- _SOURCE MATERIAL_:
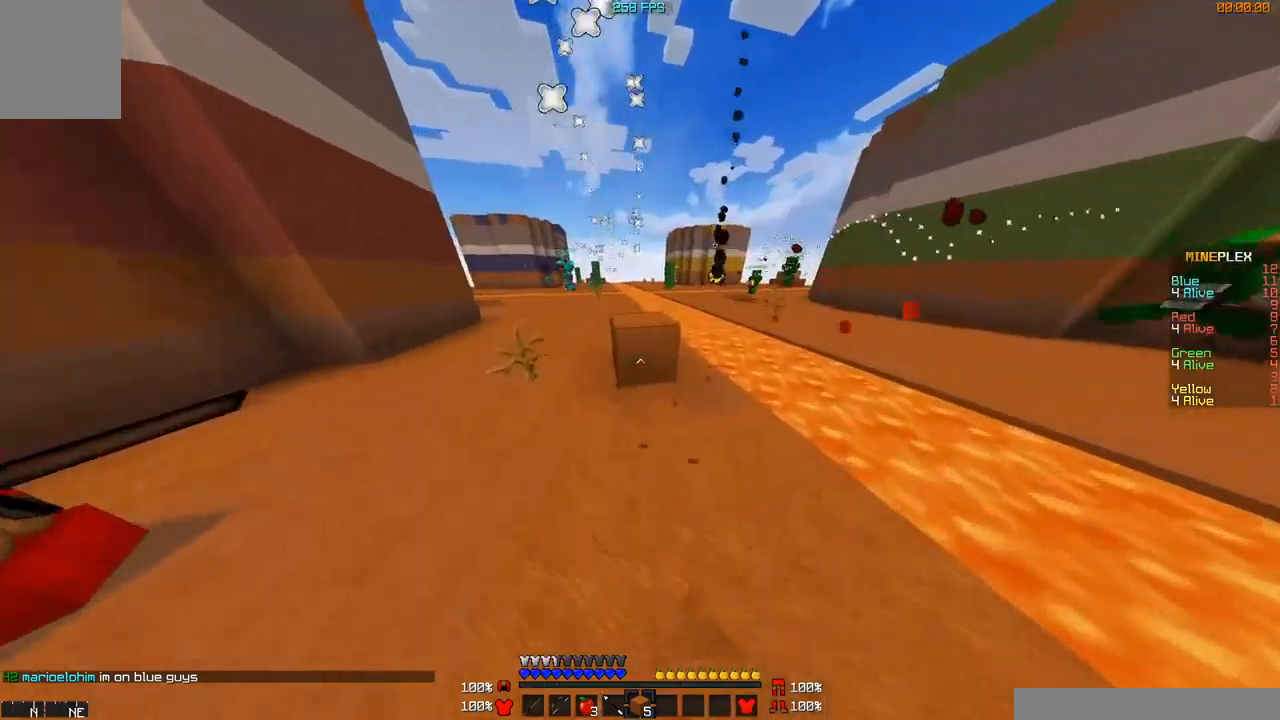
{"keys": [], "mouse": ["left"], "events": [[84, "w", "up"]]}
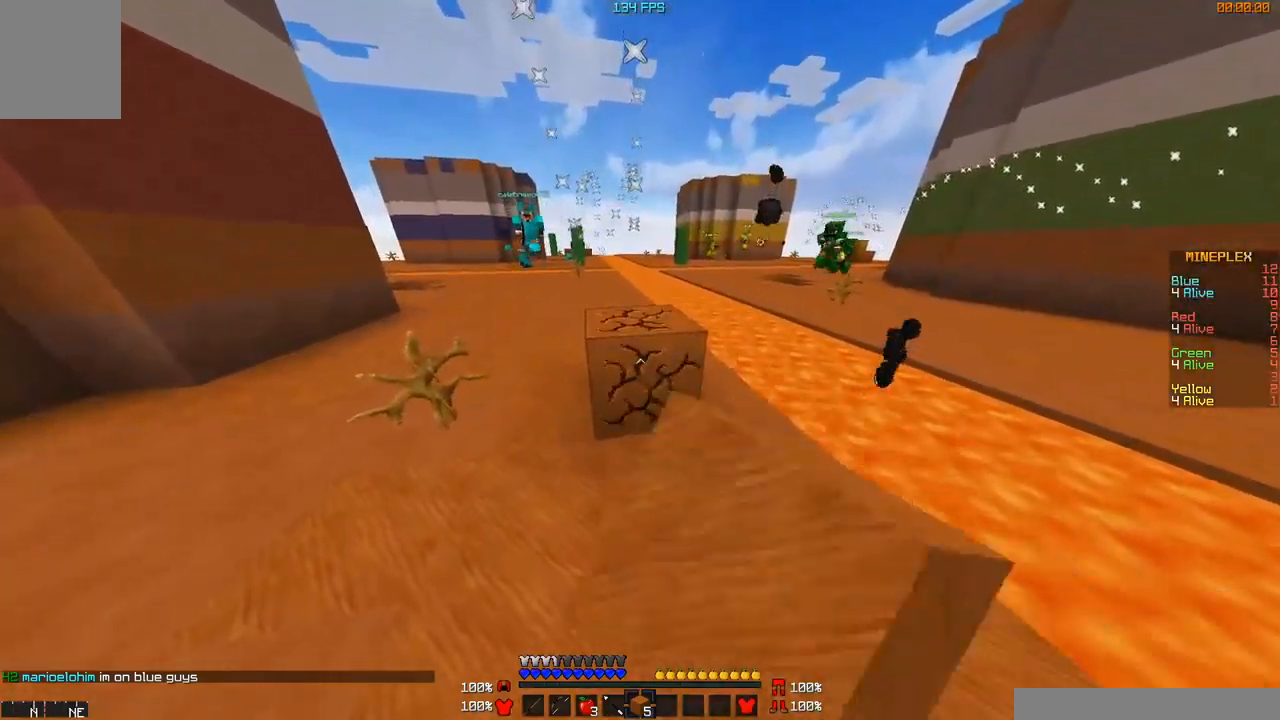
{"keys": ["w"], "mouse": [], "events": [[183, "w", "down"], [384, "mouse_left", "up"]]}
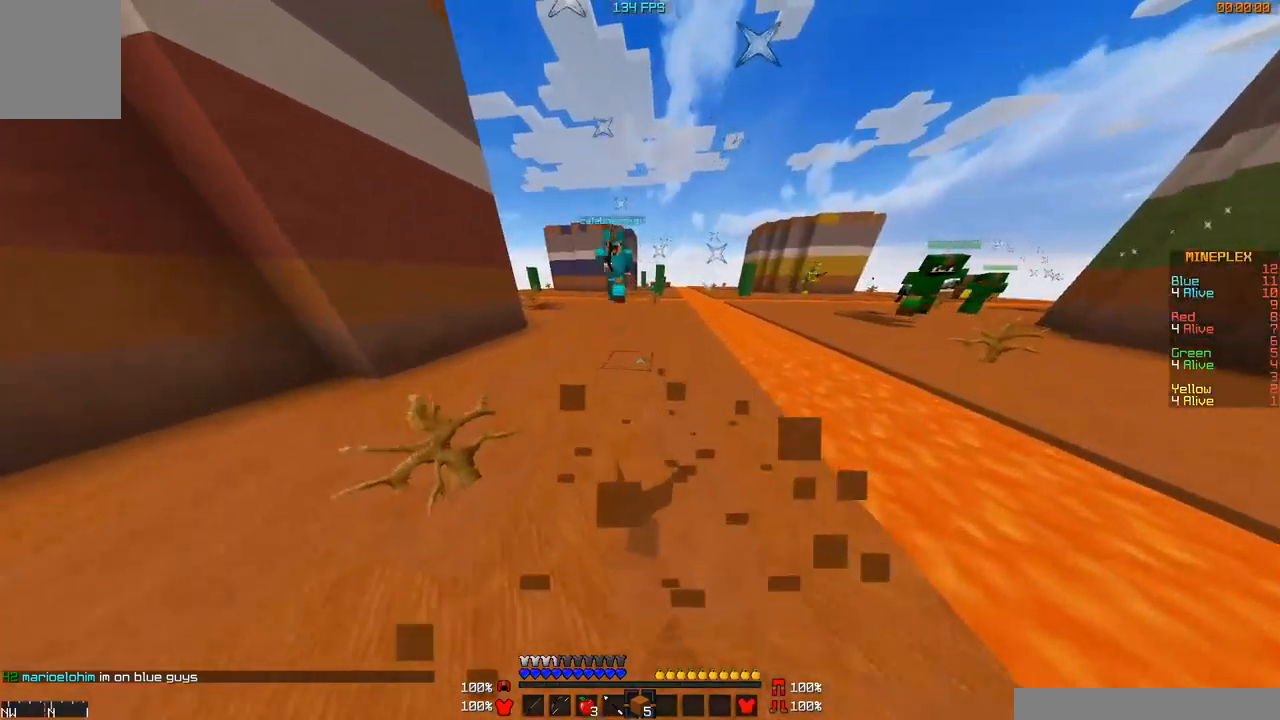
{"keys": ["w"], "mouse": [], "events": [[384, "mouse_left", "down"], [434, "mouse_left", "up"]]}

- _WHAT YOU ARE ASKED TO DO_: Leave out the pictures and give the rest of the material again, unaltered.

- _TASK ANSWER_:
{"keys": [], "mouse": ["left"], "events": [[84, "w", "up"]]}
{"keys": ["w"], "mouse": [], "events": [[183, "w", "down"], [384, "mouse_left", "up"]]}
{"keys": ["w"], "mouse": [], "events": [[384, "mouse_left", "down"], [434, "mouse_left", "up"]]}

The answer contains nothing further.